President of the Province of Lodi
- Incumbent
- Assumed office 27 March 2022
- Preceded by: Francesco Passerini

Mayor of Maccastorna
- Incumbent
- Assumed office 26 May 2014
- Preceded by: Piero Giovanetti

Member of the Regional Council of Lombardy
- In office 23 April 2010 – 17 March 2013

Personal details
- Born: 16 July 1965 (age 61) Lodi, Province of Milan, Italy
- Education: Catholic University of the Sacred Heart

= Fabrizio Santantonio =

Italian politician (born 1965)

Fabrizio Santantonio (born 16 July 1965) is an Italian politician serving as president of the Province of Lodi since 2022. He has served as mayor of Maccastorna since 2014.

In the early 1990s, Santantonio served as a councillor in Massalengo and Lodi for Christian Democracy. From 1999 to 2009, he served as assessor for agriculture of the Province of Lodi. In the 2010 Lombard regional election, he was elected to the Regional Council of Lombardy for the Democratic Party.

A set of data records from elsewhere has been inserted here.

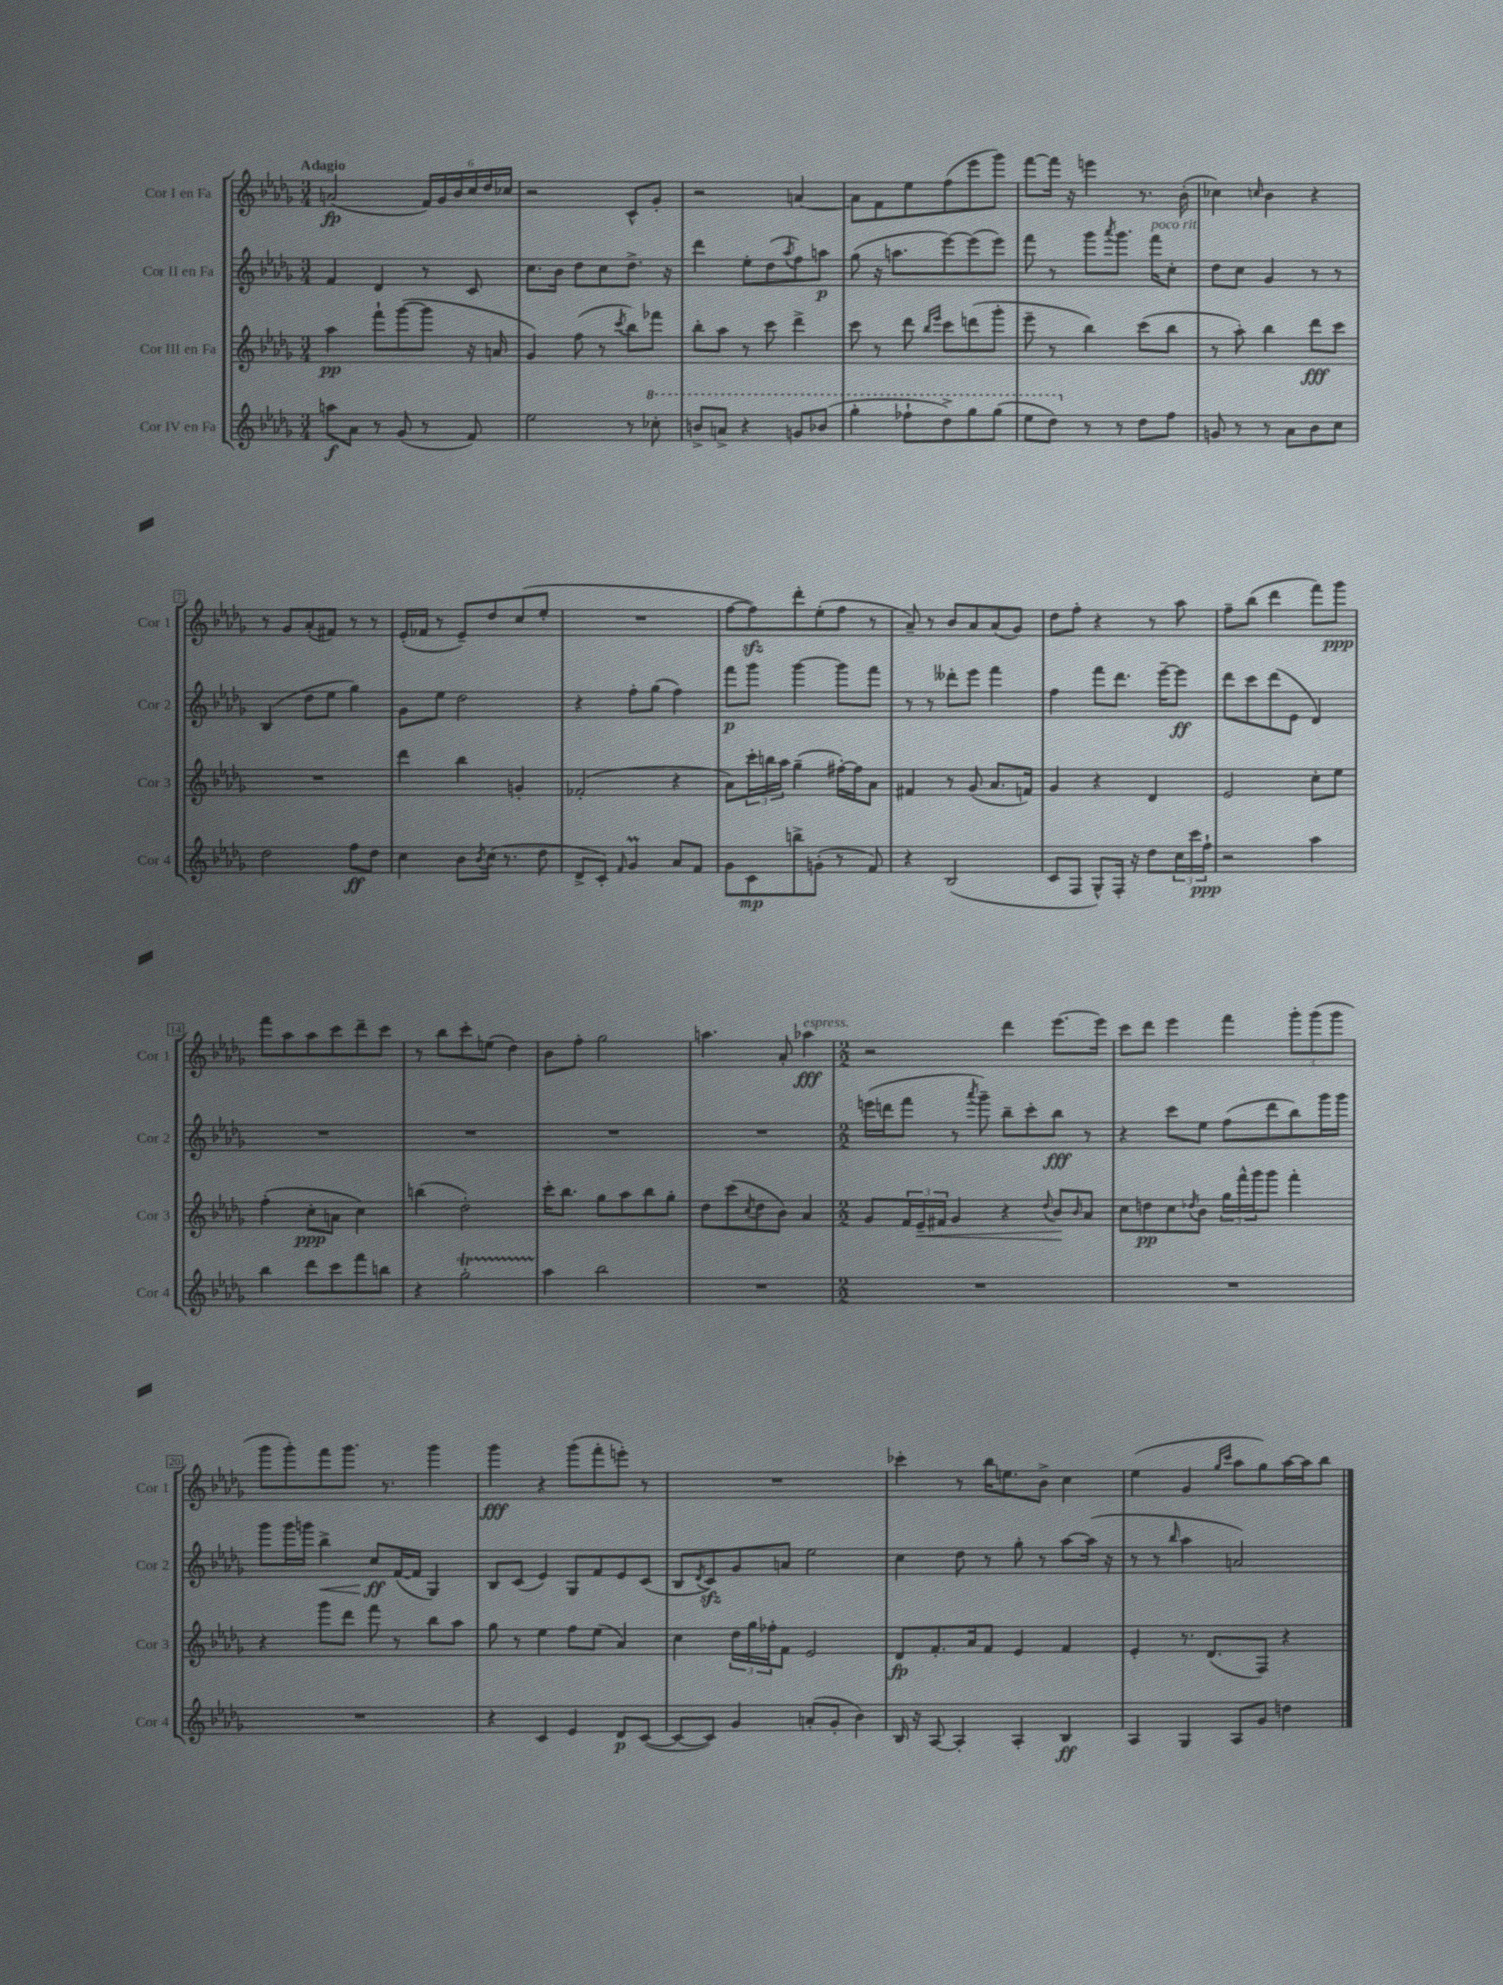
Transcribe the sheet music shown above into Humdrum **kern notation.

**kern	**dynam	**kern	**dynam	**kern	**dynam	**kern	**dynam
*part4	*part4	*part3	*part3	*part2	*part2	*part1	*part1
*staff4	*staff4	*staff3	*staff3	*staff2	*staff2	*staff1	*staff1
*I"Cor IV en Fa	*	*I"Cor III en Fa	*	*I"Cor II en Fa	*	*I"Cor I en Fa	*
*I'Cor 4	*	*I'Cor 3	*	*I'Cor 2	*	*I'Cor 1	*
*clefG2	*	*clefG2	*	*clefG2	*	*clefG2	*
*k[b-e-a-d-g-]	*	*k[b-e-a-d-g-]	*	*k[b-e-a-d-g-]	*	*k[b-e-a-d-g-]	*
*M3/4	*	*M3/4	*	*M3/4	*	*M3/4	*
=1	=1	=1	=1	=1	=1	=1	=1
!	!	!	!	!	!	!LO:TX:a:B:t=Adagio	!
8aan\L	f	4aa-\	pp	4f/	.	(2an/	fp
8a-\J	.	.	.	.	.	.	.
8r	.	8fff`\L	.	4d-/	.	.	.
(8g-/	.	([8ggg-\	.	.	.	.	.
8r	.	8ggg-\J]	.	8r	.	24f/LL)	.
.	.	.	.	.	.	24g-/	.
.	.	.	.	.	.	24b-/	.
8f/)	.	16r	.	8c/	.	24cc/	.
.	.	.	.	.	.	24dd-/	.
.	.	16an/	.	.	.	.	.
.	.	.	.	.	.	24cc-X/JJ	.
=2	=2	=2	=2	=2	=2	=2	=2
2ee-\	.	4g-/)	.	8.cc\L	.	2r	.
.	.	.	.	16b-\Jk	.	.	.
.	.	(8ff\	.	8dd-\L	.	.	.
.	.	8r	.	8cc\	.	.	.
.	.	8qccc/	.	.	.	.	.
8r	.	8bb-\L)	.	8.dd-^\J	.	8c^^/L	.
*8va	*	*	*	*	*	*	*
8ccc-X'\	.	8fff-X\J	.	.	.	8g-'/J	.
.	.	.	.	16r	.	.	.
=3	=3	=3	=3	=3	=3	=3	=3
8bbn^/L	.	8bb-'\L	.	4ddd-\	.	2r	.
8aan^/J	.	8aa-\J	.	.	.	.	.
4r	.	8r	.	8ee-'\L	.	.	.
.	.	8ccc\	.	(8dd-\	.	.	.
.	.	.	.	8qaa-/	.	.	.
8ggn/L	.	4ddd-^\	.	8ff\)	.	[4an/	.
(8bb-X/J	.	.	.	8aan\J	p	.	.
=4	=4	=4	=4	=4	=4	=4	=4
4ggg-'\	.	8ccc\	.	(8gg-\	.	8a\L]	.
.	.	8r	.	16r	.	8f\	.
.	.	.	.	8.aan\L	.	.	.
8fff-X`\L	.	8ddd-\	.	.	.	8ee-\	.
.	.	16qqbb-/LL	.	.	.	.	.
.	.	16qqeee-/JJ	.	.	.	.	.
8ddd-^\)	.	8ccc\L	.	[8eee-\)	.	(8ff\	.
8ggg-\	.	(8dddn\	.	(8eee-\]	.	8eee-\	.
(8ggg-\J	.	8ggg-'\J	.	8eee-\J)	.	8ggg-\J)	.
=5	=5	=5	=5	=5	=5	=5	=5
8eee-\L	.	8eee-~\	.	8fff\	.	[8fff\L	.
8ddd-\J)	.	8r	.	8r	.	16fff\Jk]	.
.	.	.	.	.	.	16r	.
*X8va	*	*	*	*	*	*	*
8r	.	4bb-\)	.	8ggg-\L	.	4eeen\	.
.	.	.	.	8qaaa-/	.	.	.
8r	.	.	.	8.ggg-\J	.	.	.
8dd-\L	.	(8ccc\L	.	.	.	8.r	.
!	!	!	!	!LO:TX:a:i:t=poco rit.	!	!	!
.	.	.	.	16fff\KL	.	.	.
8ff\J	.	8bb-\J	.	8cc'\J	.	.	.
.	.	.	.	.	.	(16b-'\	.
=6	=6	=6	=6	=6	=6	=6	=6
8gn/	.	8r	.	8dd-\L	.	4cc-X\)	.
8r	.	8aa-'\)	.	8cc\J	.	.	.
.	.	.	.	.	.	16qqccn/	.
8r	.	4bb-\	.	4g-/	.	4b-\	.
8a-\L	.	.	.	.	.	.	.
8b-\	.	8ddd-\L	fff	8r	.	4r	.
8cc\J	.	8ccc\J	.	8r	.	.	.
!!LO:LB:g=z
=7	=7	=7	=7	=7	=7	=7	=7
2dd-\	.	2.r	.	(4B-/	.	8r	.
.	.	.	.	.	.	8g-/L	.
.	.	.	.	8dd-\L	.	(8a-'/	.
.	.	.	.	8ee-\J	.	8f#X/J)	.
8ff\L	ff	.	.	4gg-\)	.	8r	.
8dd-\J	.	.	.	.	.	8r	.
=8	=8	=8	=8	=8	=8	=8	=8
4cc\	.	4ddd-\	.	8g-\L	.	(16e-'/LL	.
.	.	.	.	.	.	16f-X/JJ	.
.	.	.	.	8ee-\J	.	8r	.
8b-\L	.	4bb-\	.	2dd-\	.	8e-~/L)	.
8qb-/	.	.	.	.	.	.	.
(16cc\Jk	.	.	.	.	.	8dd-/	.
8.r	.	.	.	.	.	.	.
.	.	4gn'/	.	.	.	(8cc/	.
8dd-\	.	.	.	.	.	8ee-'/J	.
=9	=9	=9	=9	=9	=9	=9	=9
8d-^/L	.	(2f-X'/	.	4r	.	2.r	.
8c'/J)	.	.	.	.	.	.	.
16qqf/	.	.	.	.	.	.	.
4g-M/	.	.	.	8ff'\L	.	.	.
.	.	.	.	(8gg-\J	.	.	.
8a-/L	.	4r	.	4ff\)	.	.	.
8f/J	.	.	.	.	.	.	.
=10	=10	=10	=10	=10	=10	=10	=10
8g-\L	.	8a-\L)	.	8fff\L	p	[8ff\L	.
8c\	mp	24ccc'\L	.	8ggg-\J	.	8ffzz\])	.
.	.	24bbn\	.	.	.	.	.
.	.	24aa-\JJ	.	.	.	.	.
8bbn^\	.	(4gg-~\	.	[4ggg-\	.	8ddd-'\	.
(8gn'\J	.	.	.	.	.	(8ee-'\	.
8r	.	[16ff#X'\LL)	.	8ggg-\L]	.	8ff\J	.
.	.	16ff#\J]	.	.	.	.	.
8f/)	.	8a-\J	.	8fff\J	.	8r	.
=11	=11	=11	=11	=11	=11	=11	=11
4r	.	4f#X/	.	8r	.	8a-~/)	.
.	.	.	.	8r	.	8r	.
(2B-/	.	8r	.	8ddd--X'\L	.	8b-/L	.
.	.	(8g-/	.	8eee-\J	.	8a-/	.
.	.	8.a-/L	.	4fff\	.	(8a-/	.
.	.	.	.	.	.	8g-/J)	.
.	.	16fn/Jk)	.	.	.	.	.
=12	=12	=12	=12	=12	=12	=12	=12
8c/L	.	4g-/	.	4ff\	.	8dd-\L	.
8F/J	.	.	.	.	.	8ff'\J	.
8G-^^/L)	.	4r	.	8fff\L	.	4r	.
16F'/Jk	.	.	.	8.ddd-\J	.	.	.
16r	.	.	.	.	.	.	.
8dd-\L	.	4d-/	.	.	.	8r	.
.	.	.	.	[16eee-~\KL	.	.	.
24cc\L	.	.	.	8eee-\J]	ff	8aa-\	.
24ccc\	.	.	.	.	.	.	.
24ff`\JJ	ppp	.	.	.	.	.	.
=13	=13	=13	=13	=13	=13	=13	=13
2r	.	2e-/	.	8ddd-\L	.	8ff~\L	.
.	.	.	.	8ccc\	.	(8bb-\J	.
.	.	.	.	(8ddd-\	.	4ddd-\	.
.	.	.	.	8e-\J	.	.	.
4aa-\	.	8cc'\L	.	4d-/)	.	8fff\L)	.
.	.	8ee-\J	.	.	.	8ggg-\J	ppp
!!LO:LB:g=z
=14	=14	=14	=14	=14	=14	=14	=14
4bb-\	.	(4ff'\	.	2.r	.	8fff\L	.
.	.	.	.	.	.	8aa-\	.
8ddd-\L	.	8cc'\L	ppp	.	.	8aa-\	.
8ccc\	.	8an\J	.	.	.	8ccc\	.
8fff\	.	4cc\)	.	.	.	8ddd-~\	.
8bbn\J	.	.	.	.	.	8ccc\J	.
=15	=15	=15	=15	=15	=15	=15	=15
4r	.	(4bbn\	.	2.r	.	8r	.
.	.	.	.	.	.	8bb-\L	.
2gg-T'\	.	2dd-'\)	.	.	.	8ccc'\	.
.	.	.	.	.	.	(8een\J	.
.	.	.	.	.	.	4dd-\)	.
=16	=16	=16	=16	=16	=16	=16	=16
4aa-\	.	16ccc'\KL	.	2.r	.	8b-\L	.
.	.	8.bb-\J	.	.	.	.	.
.	.	.	.	.	.	8ff'\J	.
2bb-\	.	8gg-\L	.	.	.	2gg-\	.
.	.	8aa-\	.	.	.	.	.
.	.	8bb-\	.	.	.	.	.
.	.	8gg-'\J	.	.	.	.	.
=17	=17	=17	=17	=17	=17	=17	=17
2.r	.	8dd-\L	.	2.r	.	4.aan\	.
.	.	(8ccc\	.	.	.	.	.
.	.	8qcc/	.	.	.	.	.
.	.	8dd-\	.	.	.	.	.
.	.	8b-\J)	.	.	.	8a-'/	.
!	!	!	!	!	!	!LO:TX:a:i:t=espress.	!
.	.	4a-/	.	.	.	4aa-X\	fff
=18	=18	=18	=18	=18	=18	=18	=18
*M2/2	*	*M2/2	*	*M2/2	*	*M2/2	*
1r	.	8g-/L	.	(16eeen\LL	.	2r	.
.	.	.	.	16dddn\J	.	.	.
.	.	24f/L	.	8fff\J	.	.	.
!	!	!	!LO:HP:b	!	!	!	!
.	.	24e-~/	<	.	.	.	.
.	.	24f#X/JJ	.	.	.	.	.
.	.	4g-/	.	8r	.	.	.
.	.	.	.	8qaaa-/	.	.	.
.	.	.	.	8ggg-~\)	.	.	.
.	.	4r	.	8bb-~\L	.	4ddd-\	.
.	.	.	.	8ccc'\	.	.	.
.	.	8qqdd-/	.	.	.	.	.
.	.	8b-/L	.	8bb-\J	fff	[8.eee-\L	.
.	.	16qqb-/	.	.	.	.	.
.	.	8a-/J	[	8r	.	.	.
.	.	.	.	.	.	16eee-\Jk]	.
=19	=19	=19	=19	=19	=19	=19	=19
1r	.	8cc\L	.	4r	.	8ccc\L	.
.	.	8ddn\	pp	.	.	8ddd-\J	.
.	.	8cc\	.	8ccc\L	.	4eee-\	.
.	.	8qdd-X/	.	.	.	.	.
.	.	8b-\J	.	8ee-\J	.	.	.
.	.	24gg-\LL	.	(8ff\L	.	4fff\	.
.	.	24fff^^\	.	.	.	.	.
.	.	24ggg-\J	.	.	.	.	.
.	.	8ggg-\J	.	8ddd-\	.	.	.
.	.	4fff'\	.	8bb-\)	.	12ggg-'\L	.
.	.	.	.	.	.	(12ggg-\	.
.	.	.	.	16ggg-\L	.	.	.
.	.	.	.	.	.	12ggg-\J	.
.	.	.	.	16ggg-\JJ	.	.	.
!!LO:LB:g=z
=20	=20	=20	=20	=20	=20	=20	=20
1r	.	4r	.	8ggg-\L	.	8ggg-\L	.
.	.	.	.	16ggg-\L	.	8ggg-'\)	.
.	.	.	.	16gggn\JJ	.	.	.
!	!	!	!	!	!LO:HP:b	!	!
.	.	8ggg-\L	.	4bb-^\	<	8fff\	.
.	.	8ddd-\J	.	.	.	8.ggg-\J	.
.	.	8fff\	.	8cc/L	ff	.	.
.	.	.	.	.	.	8.r	.
.	.	8r	.	([16f/L	[	.	.
.	.	.	.	16f/JJ]	.	.	.
.	.	8bb-\L	.	4G-/)	.	4ggg-\	.
.	.	8aa-\J	.	.	.	.	.
=21	=21	=21	=21	=21	=21	=21	=21
4r	.	8gg-\	.	8B-/L	.	4ggg-\	fff
.	.	8r	.	(8c/J	.	.	.
4c/	.	4ee-\	.	4e-/)	.	4r	.
4e-/	.	8ff\L	.	8G-/L	.	(8ggg-\L	.
.	.	(8ee-\J	.	8f/	.	8fff'\	.
8d-/L	p	4a-/)	.	8e-/	.	8eeen'\J)	.
([8c/J	.	.	.	(8c/J	.	8r	.
=22	=22	=22	=22	=22	=22	=22	=22
8c/L_	.	4cc\	.	8B-/L	.	1r	.
.	.	.	.	8qd-/	.	.	.
8c/J])	.	.	.	8czz/)	.	.	.
4g-/	.	24dd-\LL	.	8g-/	.	.	.
.	.	24gg-\	.	.	.	.	.
.	.	24ff-X'\J	.	.	.	.	.
.	.	8f\J	.	8an/J	.	.	.
(8an'/L	.	2e-/	.	2ee-\	.	.	.
8g-'/J	.	.	.	.	.	.	.
4b-\)	.	.	.	.	.	.	.
=23	=23	=23	=23	=23	=23	=23	=23
16B-/	.	8d-/L	fp	4cc\	.	4ccc-X'\	.
16r	.	.	.	.	.	.	.
[8A-/	.	8.f'/	.	.	.	.	.
4A-'/]	.	.	.	8dd-\	.	8r	.
.	.	16a-/k	.	.	.	.	.
.	.	8f/J	.	8r	.	16bb-\KL	.
.	.	.	.	.	.	8.een\	.
4A-'/	.	4e-/	.	8gg-'\	.	.	.
.	.	.	.	8r	.	8b-^\J	.
4B-/	ff	4f/	.	[8aa-\L	.	4cc\	.
.	.	.	.	(16aa-\Jk]	.	.	.
.	.	.	.	16r	.	.	.
=24	=24	=24	=24	=24	=24	=24	=24
4A-/	.	4e-'/	.	8r	.	(4ee-\	.
.	.	.	.	8r	.	.	.
.	.	.	.	16qqbb-/	.	.	.
4G-/	.	8.r	.	4aa-\	.	4g-/	.
.	.	(8.d-/L	.	.	.	.	.
.	.	.	.	.	.	16qqgg-/LL	.
.	.	.	.	.	.	16qqccc/JJ	.
8A-/L	.	.	.	2an/)	.	8aa-\L	.
8g-/J	.	8F/J)	.	.	.	8gg-\)	.
4ddn\	.	4r	.	.	.	[16aa-\L	.
.	.	.	.	.	.	16aa-\J]	.
.	.	.	.	.	.	8bb-\J	.
==	==	==	==	==	==	==	==
*-	*-	*-	*-	*-	*-	*-	*-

In the 2022 provincial election, Santantonio, supported by the centre-left coalition and the civic lists, was elected president of the Province of Lodi, defeating incumbent Francesco Passerini, the centre-right candidate. Santantonio received 46,148 weighted votes (54.0%), compared with 39,297 (46.0%) for Passerini. He was re-confirmed for a second term, receiving 59.46% of the weighted vote against 40.54% for centre-right candidate Elia Delmiglio.